As much as Bermuda pays homage to the past, newer developments are starting to look to the future. In recent years, the boutique hotel movement arrived with the opening of the mod Newstead Belmont Hills Golf Resort & Spa. The intimate hotel carries a lengthy moniker as guests are privy to the amenities of residential Belmont Hills, including the Algie M. Pulley Jr.-designed 18-hole championship golf course and award-winning Blu at Belmont Hills, the superlative spot for any type of sushi or brick-oven pizza fix. Nestled alongside Hamilton Harbor, all rooms and suites overlook Bermuda’s placid blues, although the panorama is most striking from the circular infinity pools suspended over a rocky promontory. Newstead’s residential-like suites include sprawling living rooms, fully appointed kitchens and bedrooms adorned with espresso-tinted furnishings enveloped by walls of sky blue and snow white, and dark hardwood floors. Don’t expect in-your-face South Beach glamour or St. Barths elegant living. Like any newcomer to Bermuda, Newstead brings a modern take on Old World style and charm—the most logical “in” for planting roots on this history-steeped island legend.
|St. Peter's Church in the UNESCO World Heritage Site of St. George.|
Island first-timers—and return visitors—are enthralled by the many must-see places spread throughout Bermuda’s diverse 20.6 square miles. Be sure to:
- Amble through the colorful streets surrounding The Royal Naval Dockyard, which has been reinvented as a series of shopping arcades and public spaces, including the Bermuda Maritime Museum, a nineteenth-century fortress that houses artifacts and chronicles the island’s naval history.
- Experience the past in the UNESCO World Heritage Site of St. George, the earliest English settlement in the New World. The circa 1612 town encompasses landmarks frozen in time, such as St. Peter’s Church and Fort St. Catherine.

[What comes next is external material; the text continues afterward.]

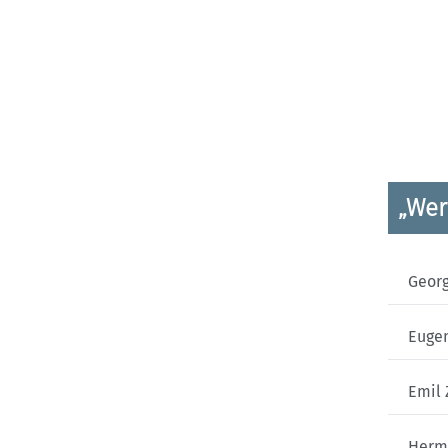
„Wer
Georg
Euge
Emil
Herm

- Strike a pose in front of the Gibbs Hill Lighthouse, built in 1846, the world’s oldest cast-iron lighthouse. Climb its nearly 200 stairs for sweeping views of the coastline.
|Gibbs Hill Lighthouse, Bermuda.|
- Venture underground at Crystal and Fantasy Caves into a grand subterranean world of stalagmites and stalactites.
- Discover the growing local art movement at the Masterworks Museum of Bermuda Art, housed in a former arrowroot-processing plant.
- Soak in the natural beauty of the lush, 35-acre Botanical Gardens.